5. Prevent over fitting

5.1 Data to enhance

from 256×256 Crop immediately in the image 224×224, And translate and horizontally flip the cropped image . During the test TenCrop, Average 10 Picture of softmax Output as final output .
change RGB Channel strength ： Execute... On the image PCA, Then in each pixel of the original image （RGB Three channels ） Add the value calculated by the following formula
In the above formula ： $p_i$ and $\lambda_i$ For each RGB Pixel value of 3×3 Eigenvectors and eigenvalues of covariance matrix , $p_i$ The dimensions are 3×1, Therefore, the calculation result of the above formula is 3×1, Three values are added to the pixel value RGB On three channels . $\alpha_i$ Is subject to a mean of 0 And the standard deviation is 0.1 Gaussian variable of , Each training image is randomly generated once $\alpha_i$ .

5.2 Dropout

Dropout technology ： In each iteration of the neural network , With a certain probability $p$ Randomly discard neurons , Make it not participate in forward and backward propagation in the current iteration .

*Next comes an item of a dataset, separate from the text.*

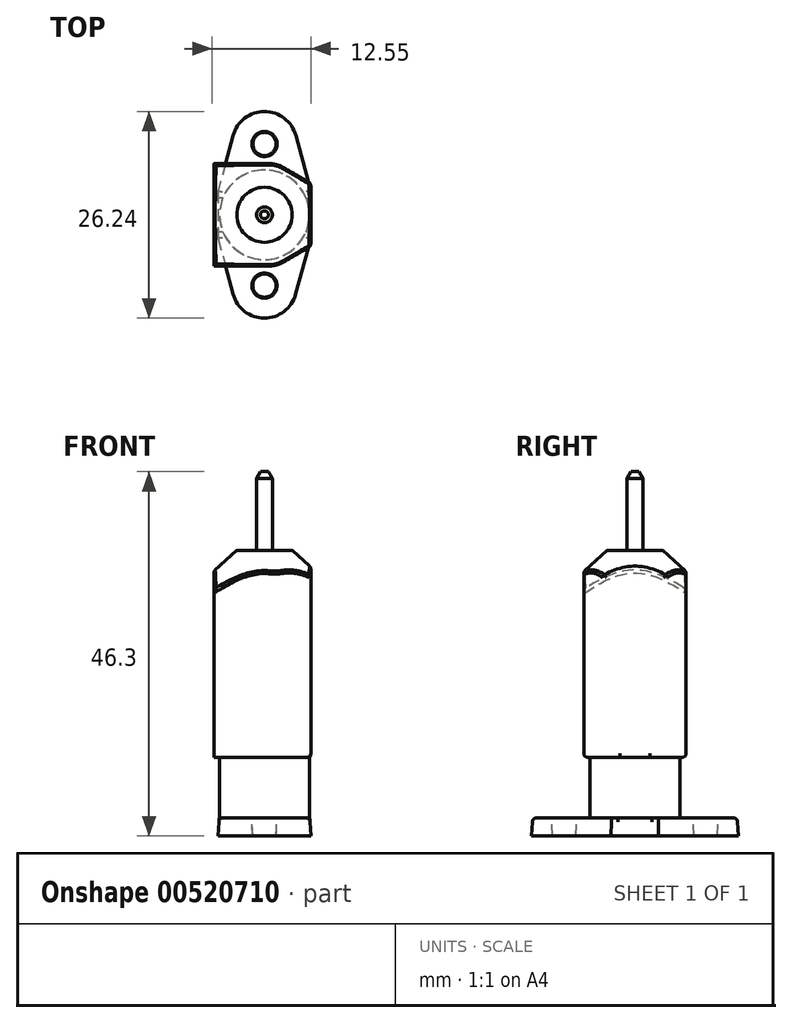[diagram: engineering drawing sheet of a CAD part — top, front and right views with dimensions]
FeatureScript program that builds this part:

Integrating the prediction results of multiple models can effectively reduce the test error , But the cost of training multiple models is too high , Especially on large data sets .
When... Is introduced into the network Dropout when , Each time new training data is received, a new network structure will be sampled , Train one subnet at a time , Multiple rounds of training is equivalent to integrating multiple sub networks . At testing time , All neurons are activated , But you need to multiply their output by the discard probability $p$ .

6. Training strategy

6.1 SGD with momentum and weight decay

Small batch random gradient descent using large momentum and weight decay ：batch size by 128, momentum by 0.9,weight decay by 0.0005.
Insert picture description here

6.2 Weight initialization

Proper weight initialization can speed up the learning of the network in the initial stage , In the text, all layers weights Initialize to $w\sim N(0,0.01)$ ;bias Hierarchical initialization , second 、 Four 、 Five convolution layers and all fully connected layers bias Initialize to 1, Other layers are initialized to 0.